IB TIMES: Algeria endured a deadly civil war in the 1990s that killed tens of thousands. Are the people so traumatized by the violence in that war that they didn't have the strength or desire to fully engage in the Arab Spring?
ACHILOV: We should not discount a potential full-scale Arab Spring explosion in Algeria in years to come. What’s equally important, "Arab Spring" should not be used synonymously with "democracy."
We have yet to see the countries that experienced full “Arab Spring” to genuinely democratize, though it is our hope and optimistic expectation.
In 2011-2012, there have been public demonstrations that clashed with the Algerian security forces demanding change mainly in reaction to poor living conditions, rising unemployment, lack of civil liberties and widespread corruption.
But the critical mass to spark a fully engaged Arab Spring is just not there in Algeria -- yet.
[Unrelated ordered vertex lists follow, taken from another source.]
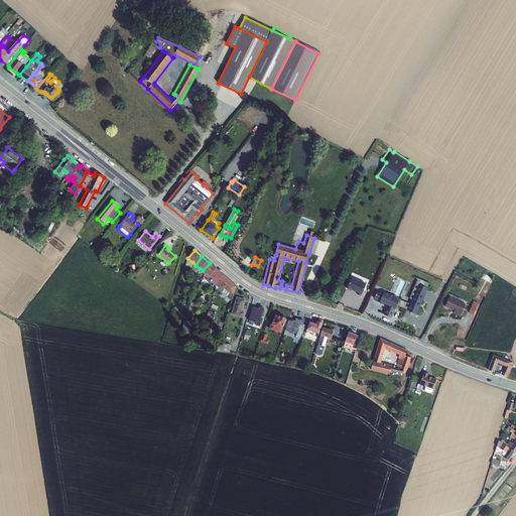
[(192,262),(186,269),(195,275),(199,270),(200,268),(196,265),(192,262)]
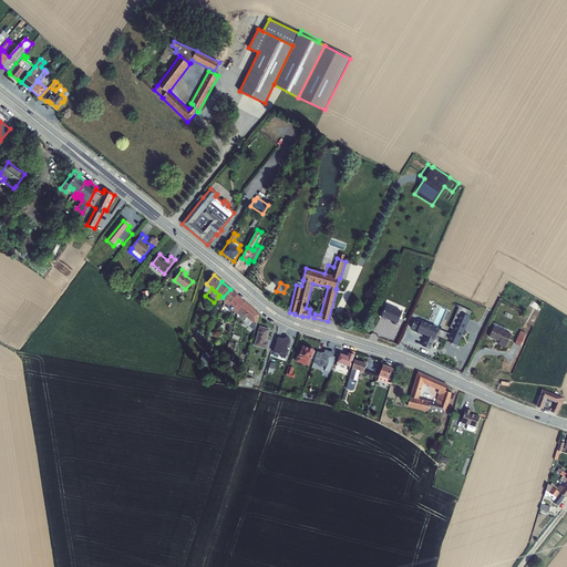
[(230,289),(223,297),(229,303),(237,295),(230,289)]
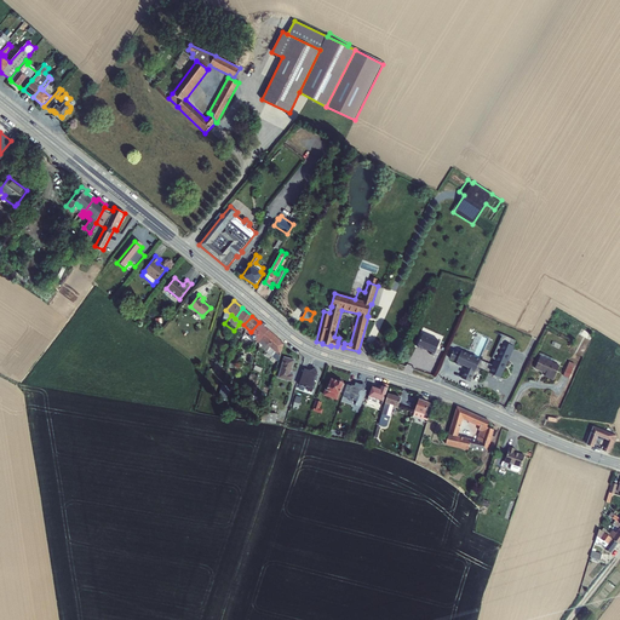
[(240,322),(239,325),(250,334),(251,332),(244,325),(240,322)]
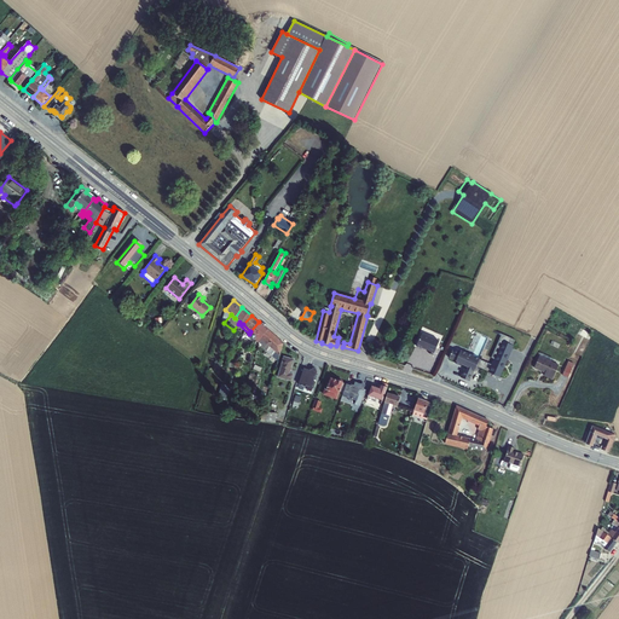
[(249,334),(248,336),(253,341),(255,339),(259,342),(260,339),(267,329),(259,322),(250,331),(249,334)]
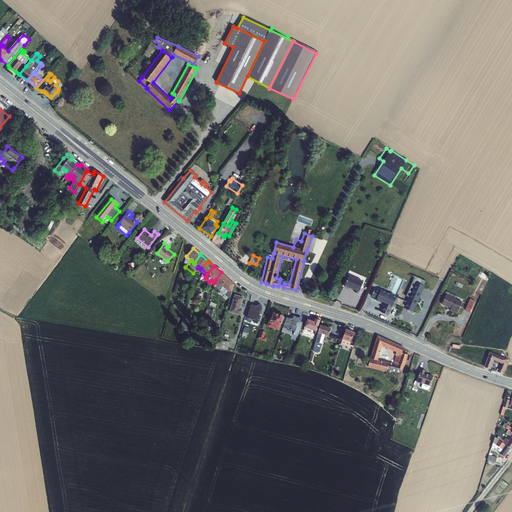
[(214,283),(214,285),(226,296),(224,300),(229,302),(231,294),(234,284),(221,272),(215,280),(214,283)]
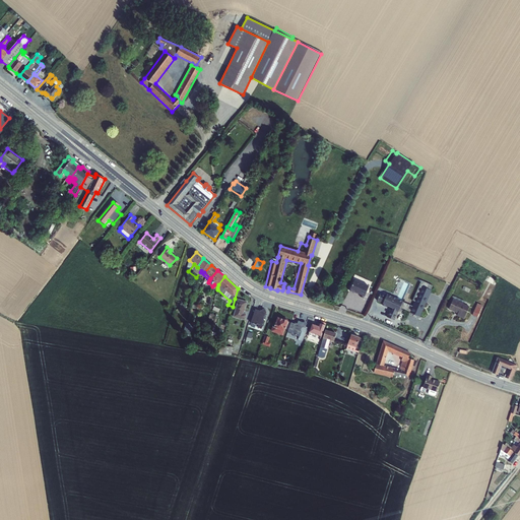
[(353,280),(349,290),(354,294),(354,293),(361,295),(360,297),(363,299),(364,297),(365,297),(369,286),(353,280)]
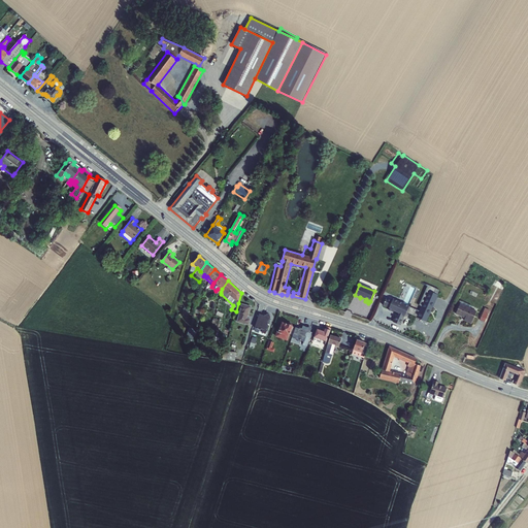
[(408,307),(405,314),(426,323),(438,297),(437,296),(439,292),(428,287),(419,306),(422,307),(420,312),(408,307)]
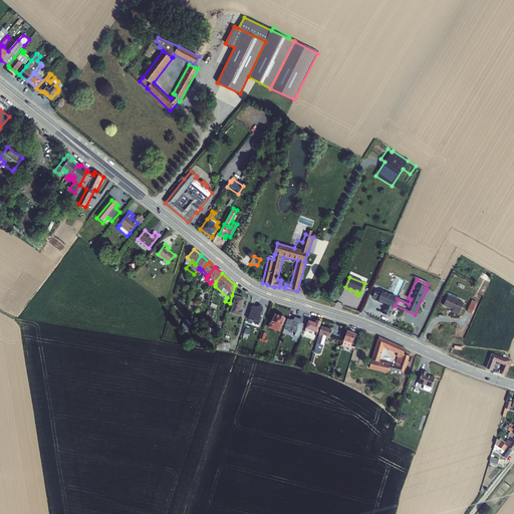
[(375,290),(372,297),(378,300),(377,302),(382,304),(382,303),(388,305),(387,307),(386,306),(381,313),(390,316),(395,305),(398,299),(398,297),(382,290),(381,292),(375,290)]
Yes, the bloody civil war is still in the collective memory.
Moreover, President Bouteflika is not quite an “old dictator” as Gadhafi and Mubarak, who ruled Libya and Egypt, respectively, for over 30 years. The tension in the public, however, seems to be increasing.
Moving forward, I believe that the biggest factor for mass mobilization will be the economy. Improved financial conditions, growth and economic prosperity can offset this process. On the other hand, high unemployment, high levels of corruption and poor living conditions are likely to increase civil unrest in Algeria and lead to a mass mobilization in the near future.